(INSTRUCTION):
Repeat the whole of the data, keeping every detail the same.

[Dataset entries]
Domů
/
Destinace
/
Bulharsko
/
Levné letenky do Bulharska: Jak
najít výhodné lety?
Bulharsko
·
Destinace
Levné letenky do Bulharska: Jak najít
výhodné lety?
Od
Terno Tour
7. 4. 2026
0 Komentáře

(WRITTEN SOLUTION):
Domů
/
Destinace
/
Bulharsko
/
Levné letenky do Bulharska: Jak
najít výhodné lety?
Bulharsko
·
Destinace
Levné letenky do Bulharska: Jak najít
výhodné lety?
Od
Terno Tour
7. 4. 2026
0 Komentáře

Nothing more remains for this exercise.